Looking at Judy, Don whispered that it was okay. It was a lie, not yet wanting to reveal his true feelings. He hadn’t told her everything, only enough for her to understand that he wasn’t feeling himself; his mood low, no longer cheerful, his need for solitude strong. He didn’t admit the truth, not wanting to admit it to himself. He was depressed. His biggest fear; depression had taken his grandfather’s life and now, it may take Don West’s.

“We’ll talk later,” said Judy.

He nodded in agreement, not actually sure if he would tell her his thoughts, worried she would tell her parents, sure that if they knew how bad he was feeling, they would lock him away in his cabin, making sure all sharp instruments were removed. Walking away, he joined John a short distance from the drill, waiting for Smith, Will and the Robot.

They moved slowly, Smith in no hurry to return to work, the bag of explosives held away from his body. It happened before Don could do anything to stop it, Smith stopping in mid-stride, throwing the bag of explosives.

“There,” said Smith. “I hoped you’re satisfied. My back. Oh the pain. The pain.”

This was why he had argued against Smith . . .

The Robot became agitated, arms flailing, warning system out of control, “Warning! Warning! Danger! Explosion imminent!”

Already aware of the danger, Don and John ran toward Judy, who stood too close, her life threatened.

The bag landed against the edge of the hole containing the drill, some of its contents falling out, enough to cause an explosion if it fell into the working drill hole. Don didn’t wait to find out, drawing close to Judy but not close enough.

The explosion was deafening, its concussion throwing him to the ground, his breath ripped from his lungs.
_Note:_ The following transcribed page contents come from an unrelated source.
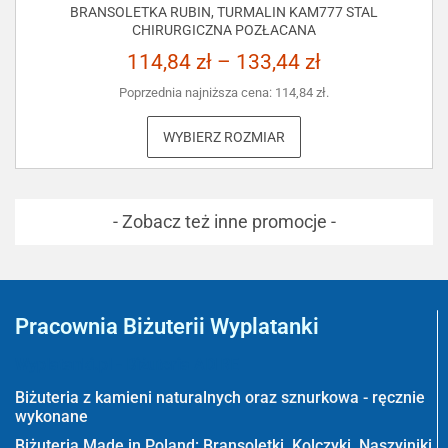
BRANSOLETKA RUBIN, TURMALIN KAM777 STAL
CHIRURGICZNA POZŁACANA
114,84
zł
–
133,44
zł
Poprzednia najniższa cena:
114,84
zł
.
WYBIERZ ROZMIAR
- Zobacz też inne promocje -
Pracownia Biżuterii Wyplatanki
Wyplatanki.pl - Biżuteria ADIRE
Biżuteria z kamieni naturalnych oraz sznurkowa - ręcznie
wykonane
Biżuteria Made in Poland: Bransoletki, Kolczyki, Naszyjniki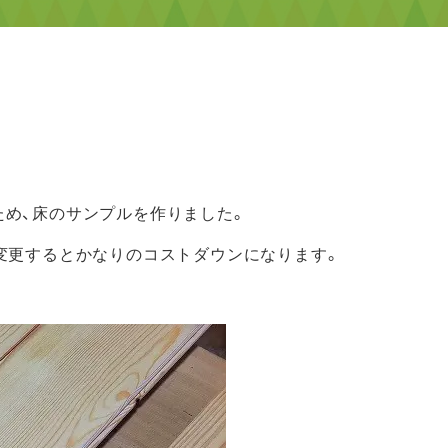
め、床のサンプルを作りました。
変更するとかなりのコストダウンになります。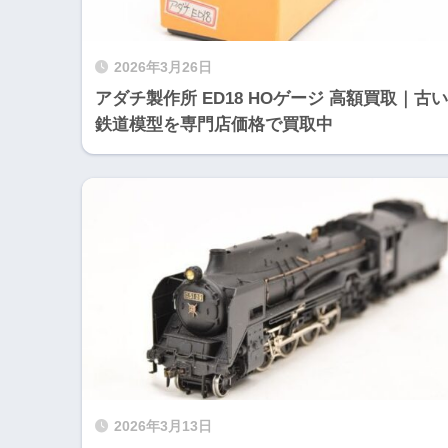
2026年3月26日
アダチ製作所 ED18 HOゲージ 高額買取｜古い
鉄道模型を専門店価格で買取中
2026年3月13日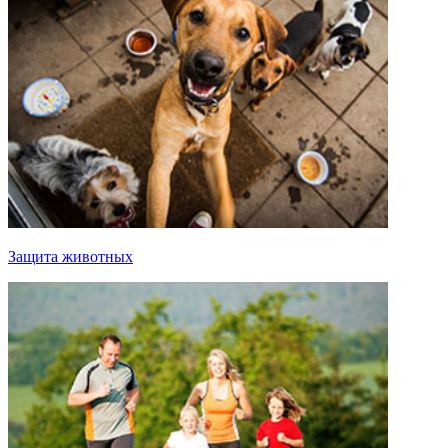
Защита животных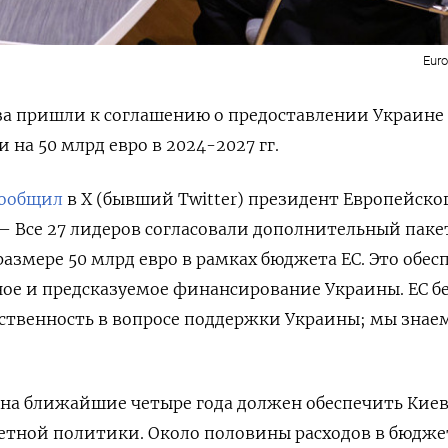
Eur
за пришли к соглашению о предоставлении Украине
на 50 млрд евро в 2024-2027 гг.
ообщил
в Х (бывший Twitter) президент Европейско
– Все 27 лидеров согласовали дополнительный паке
азмере 50 млрд евро в рамках бюджета ЕС. Это обес
ное и предсказуемое финансирование Украины. ЕС бе
тственность в вопросе поддержки Украины; мы знаем
на ближайшие четыре года должен обеспечить Кие
етной политики. Около половины расходов в бюдже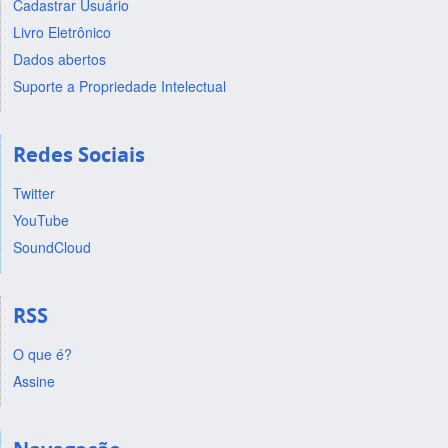
Cadastrar Usuário
Livro Eletrônico
Dados abertos
Suporte a Propriedade Intelectual
Redes Sociais
Twitter
YouTube
SoundCloud
RSS
O que é?
Assine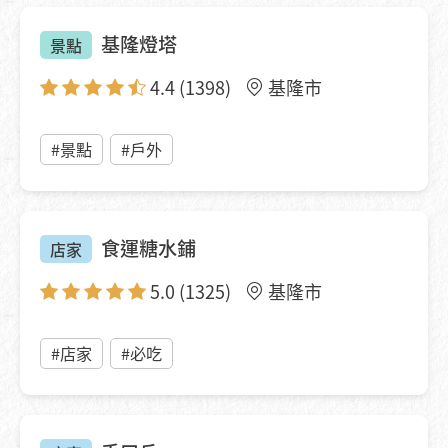
基隆燈塔
景點
4.4
(1398)
基隆市
#景點
#戶外
食運糖水鋪
店家
5.0
(1325)
基隆市
#店家
#必吃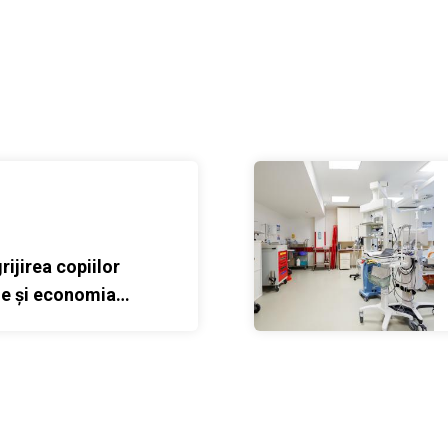
e și economia Moldovei
Just What the Doctor Order
grijirea copiilor
ile și economia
His heart, beating too fast, pounded within his chest, his fear strong. The only sound, a ringing in his ears . . . Judy.
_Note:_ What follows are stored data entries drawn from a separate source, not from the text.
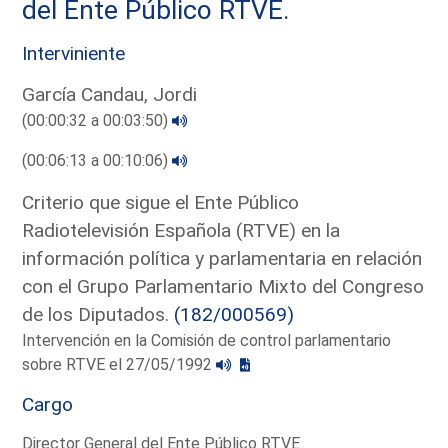
del Ente Público RTVE.
Interviniente
García Candau, Jordi
(00:00:32 a 00:03:50)
(00:06:13 a 00:10:06)
Criterio que sigue el Ente Público
Radiotelevisión Española (RTVE) en la
información política y parlamentaria en relación
con el Grupo Parlamentario Mixto del Congreso
de los Diputados.
(182/000569)
Intervención en la Comisión de control parlamentario
sobre RTVE el 27/05/1992
Cargo
Director General del Ente Público RTVE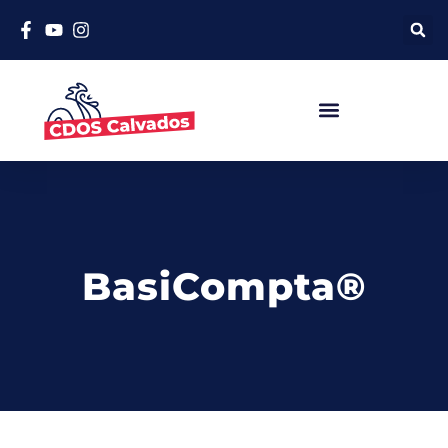
BasiCompta®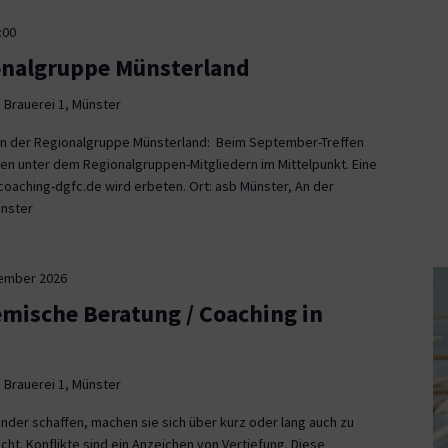
:00
onalgruppe Münsterland
 Brauerei 1, Münster
fen der Regionalgruppe Münsterland: Beim September-Treffen
en unter dem Regionalgruppen-Mitgliedern im Mittelpunkt. Eine
aching-dgfc.de wird erbeten. Ort: asb Münster, An der
ünster
tember 2026
emische Beratung / Coaching in
 Brauerei 1, Münster
nder schaffen, machen sie sich über kurz oder lang auch zu
icht. Konflikte sind ein Anzeichen von Vertiefung. Diese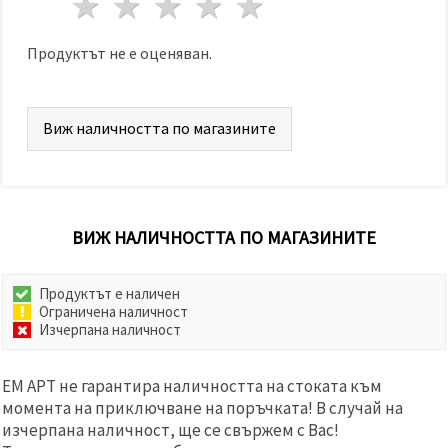
1 звезда
2 звезди
3 звезди
4 звезди
5 звезди
Продуктът не е оценяван.
Виж наличността по магазините
ВИЖ НАЛИЧНОСТТА ПО МАГАЗИНИТЕ
Продуктът е наличен
Ограничена наличност
Изчерпана наличност
ЕМ АРТ не гарантира наличността на стоката към
момента на приключване на поръчката! В случай на
изчерпана наличност, ще се свържем с Вас!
Forcing himself up onto hands and knees, Don’s gaze searched through the settling dust, becoming frantic when he couldn’t find her. He stood up, his balance broken, stumbling as he found his way, his stride short, his steps unsure.

And then he found her. An unmoving lump of tangled limbs.


No. No, no, no. Please. He shook his head, unable to do anything else, too afraid to move. If Judy were dead . . . his only reason to keep going . . . his world shattered, the pieces sharp, jaded, the dark emotion taking control.

His emotions overwhelming, his voice a soft whisper, “Judy.”